**Task objective**
Every line below needs to be transcribed without alteration, and no image may be carried over.

**Supplied material**
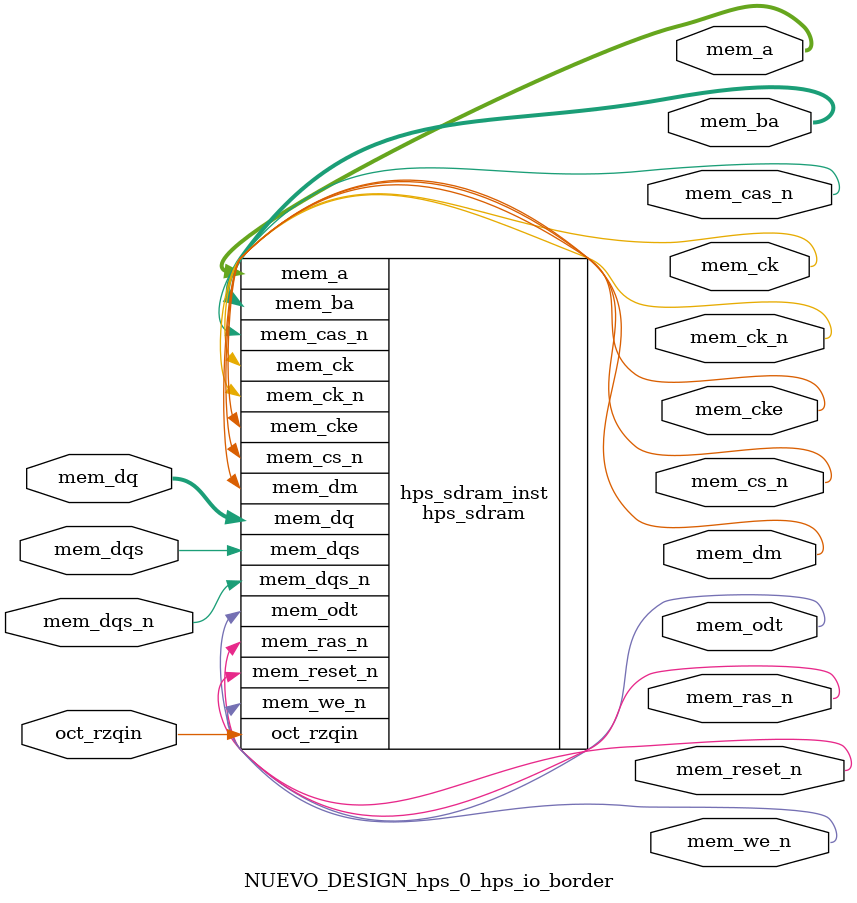
<source format=sv>


module NUEVO_DESIGN_hps_0_hps_io_border(
// memory
  output wire [13 - 1 : 0 ] mem_a
 ,output wire [3 - 1 : 0 ] mem_ba
 ,output wire [1 - 1 : 0 ] mem_ck
 ,output wire [1 - 1 : 0 ] mem_ck_n
 ,output wire [1 - 1 : 0 ] mem_cke
 ,output wire [1 - 1 : 0 ] mem_cs_n
 ,output wire [1 - 1 : 0 ] mem_ras_n
 ,output wire [1 - 1 : 0 ] mem_cas_n
 ,output wire [1 - 1 : 0 ] mem_we_n
 ,output wire [1 - 1 : 0 ] mem_reset_n
 ,inout wire [8 - 1 : 0 ] mem_dq
 ,inout wire [1 - 1 : 0 ] mem_dqs
 ,inout wire [1 - 1 : 0 ] mem_dqs_n
 ,output wire [1 - 1 : 0 ] mem_odt
 ,output wire [1 - 1 : 0 ] mem_dm
 ,input wire [1 - 1 : 0 ] oct_rzqin
);


hps_sdram hps_sdram_inst(
 .mem_dq({
    mem_dq[7:0] // 7:0
  })
,.mem_odt({
    mem_odt[0:0] // 0:0
  })
,.mem_ras_n({
    mem_ras_n[0:0] // 0:0
  })
,.mem_dqs_n({
    mem_dqs_n[0:0] // 0:0
  })
,.mem_dqs({
    mem_dqs[0:0] // 0:0
  })
,.mem_dm({
    mem_dm[0:0] // 0:0
  })
,.mem_we_n({
    mem_we_n[0:0] // 0:0
  })
,.mem_cas_n({
    mem_cas_n[0:0] // 0:0
  })
,.mem_ba({
    mem_ba[2:0] // 2:0
  })
,.mem_a({
    mem_a[12:0] // 12:0
  })
,.mem_cs_n({
    mem_cs_n[0:0] // 0:0
  })
,.mem_ck({
    mem_ck[0:0] // 0:0
  })
,.mem_cke({
    mem_cke[0:0] // 0:0
  })
,.oct_rzqin({
    oct_rzqin[0:0] // 0:0
  })
,.mem_reset_n({
    mem_reset_n[0:0] // 0:0
  })
,.mem_ck_n({
    mem_ck_n[0:0] // 0:0
  })
);

endmodule


</source>
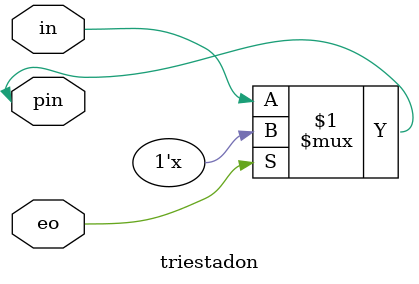
<source format=v>

module triestadon(inout pin,input in,input eo);

bufif0 myBufferN(pin,in,eo);

endmodule

</source>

**Response box**
<source format=sv>


module NUEVO_DESIGN_hps_0_hps_io_border(
// memory
  output wire [13 - 1 : 0 ] mem_a
 ,output wire [3 - 1 : 0 ] mem_ba
 ,output wire [1 - 1 : 0 ] mem_ck
 ,output wire [1 - 1 : 0 ] mem_ck_n
 ,output wire [1 - 1 : 0 ] mem_cke
 ,output wire [1 - 1 : 0 ] mem_cs_n
 ,output wire [1 - 1 : 0 ] mem_ras_n
 ,output wire [1 - 1 : 0 ] mem_cas_n
 ,output wire [1 - 1 : 0 ] mem_we_n
 ,output wire [1 - 1 : 0 ] mem_reset_n
 ,inout wire [8 - 1 : 0 ] mem_dq
 ,inout wire [1 - 1 : 0 ] mem_dqs
 ,inout wire [1 - 1 : 0 ] mem_dqs_n
 ,output wire [1 - 1 : 0 ] mem_odt
 ,output wire [1 - 1 : 0 ] mem_dm
 ,input wire [1 - 1 : 0 ] oct_rzqin
);


hps_sdram hps_sdram_inst(
 .mem_dq({
    mem_dq[7:0] // 7:0
  })
,.mem_odt({
    mem_odt[0:0] // 0:0
  })
,.mem_ras_n({
    mem_ras_n[0:0] // 0:0
  })
,.mem_dqs_n({
    mem_dqs_n[0:0] // 0:0
  })
,.mem_dqs({
    mem_dqs[0:0] // 0:0
  })
,.mem_dm({
    mem_dm[0:0] // 0:0
  })
,.mem_we_n({
    mem_we_n[0:0] // 0:0
  })
,.mem_cas_n({
    mem_cas_n[0:0] // 0:0
  })
,.mem_ba({
    mem_ba[2:0] // 2:0
  })
,.mem_a({
    mem_a[12:0] // 12:0
  })
,.mem_cs_n({
    mem_cs_n[0:0] // 0:0
  })
,.mem_ck({
    mem_ck[0:0] // 0:0
  })
,.mem_cke({
    mem_cke[0:0] // 0:0
  })
,.oct_rzqin({
    oct_rzqin[0:0] // 0:0
  })
,.mem_reset_n({
    mem_reset_n[0:0] // 0:0
  })
,.mem_ck_n({
    mem_ck_n[0:0] // 0:0
  })
);

endmodule


</source>
<source format=v>

module triestadon(inout pin,input in,input eo);

bufif0 myBufferN(pin,in,eo);

endmodule

</source>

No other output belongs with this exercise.